---------- Text passage
A Team-Based Revolution

The decision to modernize isn’t just a legal whim; it is a response to the plight of 5.9 million Canadians without a family doctor and represents a massive shift in how Canadians actually receive their healthcare.

Nurse Pracitioners

Patients seeking care from Nurse Practitioners grew nearly 10% in 2024, with Canadians using an NP as their primary provider jumping from 5.4% in 2022 to 7.3% in 2024: they’re moving from the margins to the mainstream.

This inclusion in the Canada Health Act allows them to bill provincial plans like OHIP or RAMQ directly for primary care, moving away from private-pay models that left many patients behind. From April 1st 2026 forward, patients cannot be charged out of pocket for medically necessary NP services. Doing so would be illegal “extra billing” under the Canada Health Act.

Pharmacists

On the pharmacist front, there are now over 48,000 practicing pharmacists across the nation. In provinces like Ontario, their scope has expanded to include prescribing for over 33+ minor ailments, services that must now be free at the point of care. As a result, the neighborhood pharmacy is now a diagnostic hub, which has been a boon for many who can’t wait to see their family doctor for minor ailments.
--------------------
### Required action 1
Answer these questions from the passage on Canadian primary care:
(a) How many Canadians are without a family doctor?
(b) Starting on what date can patients no longer be charged out of pocket for medically necessary NP services?
(c) How many practicing pharmacists are there across the nation?
### Required action 2
From the passage on Canadian primary care, extract the part that opens with the words containing "The decision to" and closes with "Canada Health Act.". Copy it word for word.
### Required action 3
Extend the passage on Canadian primary care by writing what comes after its last sentence.
The entries after this point are separate material and are not part of the passage on Canadian primary care.
---------- Information shown
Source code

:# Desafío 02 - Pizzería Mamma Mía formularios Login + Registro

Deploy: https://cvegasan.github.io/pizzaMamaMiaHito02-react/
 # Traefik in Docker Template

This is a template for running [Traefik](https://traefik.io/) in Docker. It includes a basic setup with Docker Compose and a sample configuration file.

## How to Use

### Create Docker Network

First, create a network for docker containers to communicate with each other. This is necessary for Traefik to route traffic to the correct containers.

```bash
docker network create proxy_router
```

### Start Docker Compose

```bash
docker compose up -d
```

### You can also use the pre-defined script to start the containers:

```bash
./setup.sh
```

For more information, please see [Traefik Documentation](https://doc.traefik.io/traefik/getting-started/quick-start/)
--------------------
### Result 1
(a) 5.9 million
(b) April 1st 2026
(c) Over 48,000

### Result 2
The decision to modernize isn’t just a legal whim; it is a response to the plight of 5.9 million Canadians without a family doctor and represents a massive shift in how Canadians actually receive their healthcare.

Nurse Pracitioners

Patients seeking care from Nurse Practitioners grew nearly 10% in 2024, with Canadians using an NP as their primary provider jumping from 5.4% in 2022 to 7.3% in 2024: they’re moving from the margins to the mainstream.

This inclusion in the Canada Health Act allows them to bill provincial plans like OHIP or RAMQ directly for primary care, moving away from private-pay models that left many patients behind. From April 1st 2026 forward, patients cannot be charged out of pocket for medically necessary NP services. Doing so would be illegal “extra billing” under the Canada Health Act.

### Result 3
The CHA update ensures that when you see a pharmacist for a minor ailment, you aren’t hit with a consultation fee. Make sure you bring your provincial health card to the pharmacy to access these services for free April 1st and onwards.

Midwives

For women seeking midwifery care, the policy expands the basket of “physician-equivalent” prenatal and postpartum services that must be publicly funded, hopefully addressing the long-standing midwife waitlists.

Prior to this change to the CHA, midwifery services were already publicly funded to varying degrees in most Canadian provinces and territories, but this new policy strengthens and mandates coverage across the country.

Quick Facts

What the April 1st Shift Means for You

The “Golden Rule”
If a service is medically necessary (like an infection diagnosis, chronic disease management, or prenatal care), it must be covered by your provincial health card, regardless of whether a doctor, NP, or pharmacist provides it.
No More User Fees
Private clinics can no longer charge consultation fees for services that would be free if done by a physician.
Pharmacist Care
Assessment and prescribing for minor ailments (e.g., shingles, UTI, pink eye) must be publicly funded. Patients should not be charged a separate assessment fee out-of-pocket.
Midwifery Care
Formalizes the requirement for all physician-equivalent prenatal, birthing, and postpartum services to be fully insured across all provinces.
The Exception
Virtual Care remains a grey area. The 2026 update does not yet strictly mandate that private virtual platforms be publicly covered if they are not integrated into the provincial public system.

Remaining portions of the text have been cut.